Autor des Artikels: , veröffentlicht am 8. Juli 2018.

Niki Lauda sagte, Unfälle zwischen Ferrari- und Mercedes-Rennfahrern in den letzten Rennen seien weder fair noch lächerlich.
In den letzten drei Rennen haben wir zweimal die Kollision zweier Ferrari- und Mercedes-Rennfahrer gesehen. In Frankreich kollidierte Sebastian Vettel mit Valtteri Bottas, heute kollidierten auch Kimi Räikkönen und Lewis Hamilton. Hamilton konnte sich heute vom Start bis ins Ziel auf den zweiten Platz durchsetzen. Niki Lauda war nach dem Rennen wegen der Kollision sehr schlecht gelaunt:
„Lewis hat heute hervorragende Arbeit geleistet, daran besteht kein Zweifel. Dieser Unfall war nicht fair, da uns zum zweiten Mal in der ersten Runde ein Ferrari-Renner in unseren krachte. Es ist nicht lustig, aber es ist, was es ist."

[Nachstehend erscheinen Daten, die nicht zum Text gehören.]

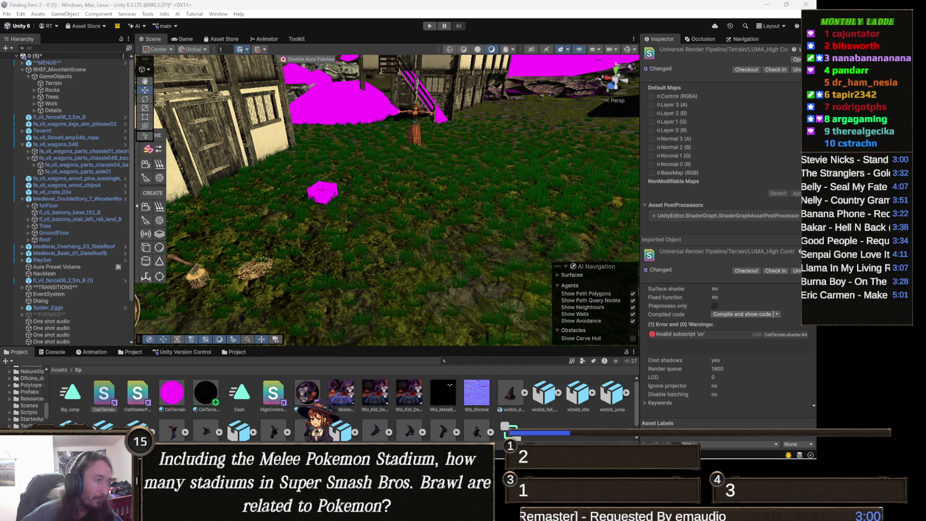
# - Switch back to Visual Studio to edit the CellTerrain shader code
pyautogui.press('alt+Tab')
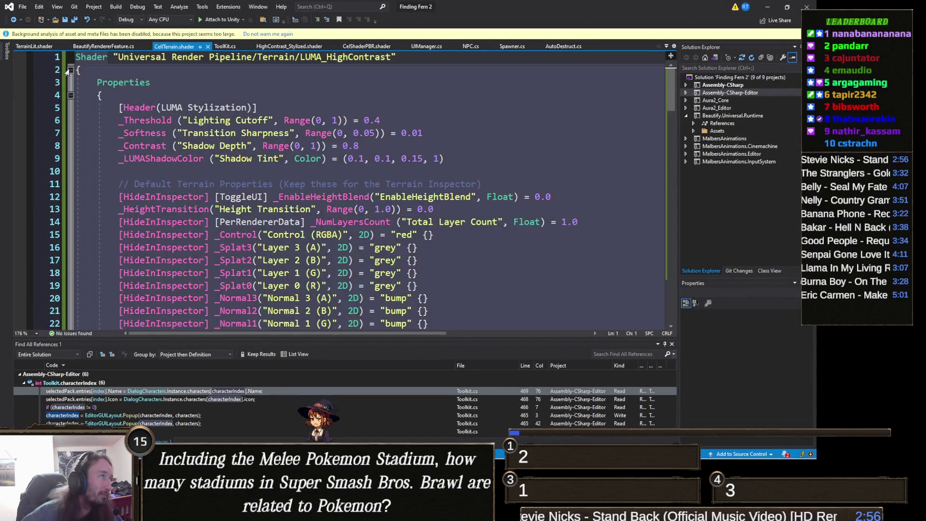
# - Paste the new shader code over CellTerrain again, then undo back to the Custom/CellTerrain name line
pyautogui.click(71, 70)
pyautogui.press('ctrl+a')
pyautogui.press('ctrl+v')
pyautogui.scroll(15, 79, 102)
pyautogui.scroll(13, 79, 102)
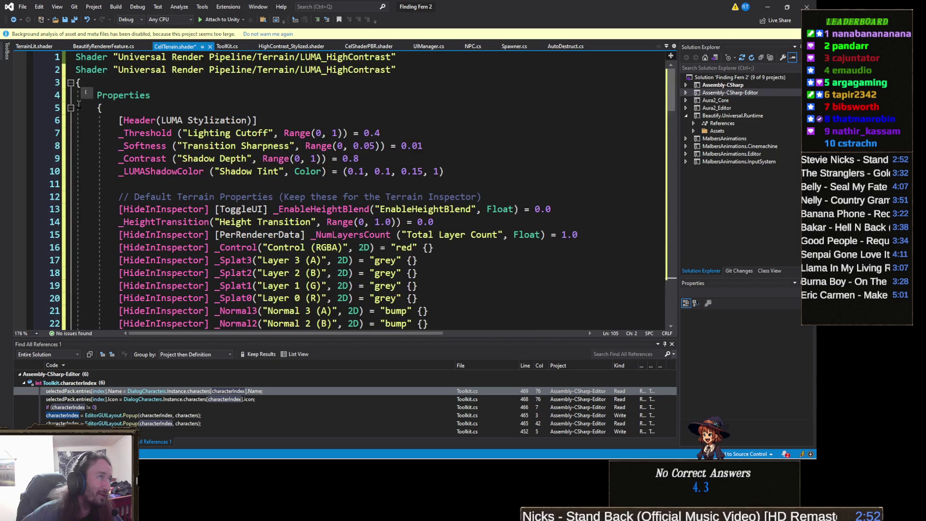
pyautogui.click(47, 59)
pyautogui.press('Delete')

Vettel erhielt eine Strafe von fünf Sekunden für seine Kollision und Räikkönen zehn.
"Erstens haben die Kommissare einen Fehler gemacht, als sie Vettel nur fünf Sekunden Strafe verpassten. Jetzt haben sie Räikkönen mindestens zehn Sekunden gegeben, damit sie ihren Fehler herausgefunden haben.
"Es hätte nicht passieren dürfen, aber Lewis ist vom letzten Platz auf den zweiten Platz gebrochen, um zu zeigen, wie gut er ein Fahrer ist. Ohne diesen Unfall hätte ich definitiv gewonnen.“
Vettel gewann das Rennen, nachdem er Hamilton beim Start überholt hatte, ging während des Safety Cars zum Reifenwechsel und überholte schließlich Valtteri Bottas. Am Ende ließ sich Hamilton von Räikkönen nicht bedrohen und wurde Zweiter und Valtteri Bottas Vierter.
Nachdem Mercedes in Österreich einen Strategiefehler gemacht hatte, sagte Lauda, ​​dass sie in diesem Bereich diesmal keinen Fehler gemacht hätten.
"Valtteri hatte am Ende des Rennens Probleme mit den Reifen, aber selbst wenn er während eines Safety-Cars zum Wechsel fahren würde, hätte er noch mehr. Ich denke, Lewis hätte das Rennen ohne diese Kollision gewonnen. Trotzdem kam er vom letzten Platz auf den zweiten, was super ist.“
"Valtteri hat seine Position eine Zeit lang gut verteidigt, aber am Ende hat er es nicht geschafft."